> **TO DO**
In the entries below, how many lines contain the string "must"? State the number and nothing else.

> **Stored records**
++++++++
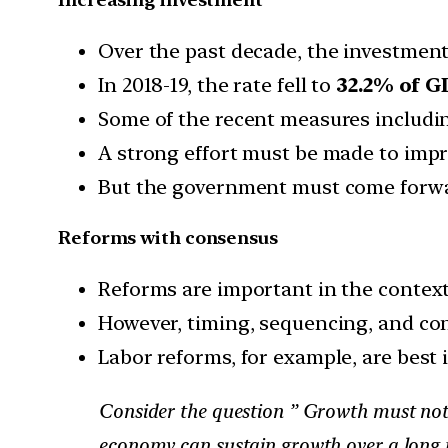
Over the past decade, the investment 
In 2018-19, the rate fell to
32.2% of GD
Some of the recent measures includi
A strong effort must be made to impr
But the government must come forwar
Reforms with consensus
Reforms are important in the context
However, timing, sequencing, and co
Labor reforms, for example, are bes
Consider the question ” Growth must not o
economy can sustain growth over a long pe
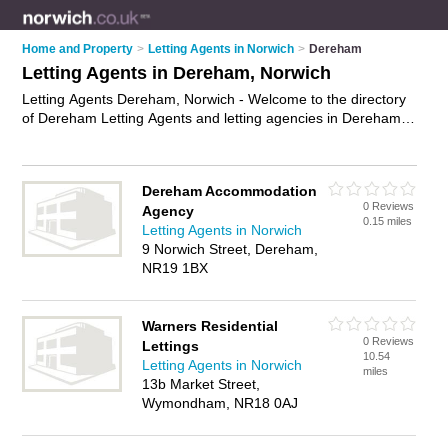
Home and Property
>
Letting Agents in Norwich
>
Dereham
Letting Agents in Dereham, Norwich
Letting Agents Dereham, Norwich - Welcome to the directory
of Dereham Letting Agents and letting agencies in Dereham.
It lists letting agents and letting agencies who offer lettings
and property management. Find business details, ratings and
reviews of your local letting agency or letting agent in
Dereham Accommodation
Dereham, Norwich and write your own review. Are you a
0 Reviews
Agency
letting agency in Dereham? Why not
advertise
your lettings
0.15 miles
Letting Agents in Norwich
business on the Dereham Business Directory – IT'S FREE!
9 Norwich Street, Dereham,
NR19 1BX
Warners Residential
0 Reviews
Lettings
10.54
Letting Agents in Norwich
miles
13b Market Street,
Wymondham, NR18 0AJ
++++++++
> **OUTPUT OF THE TASK**
3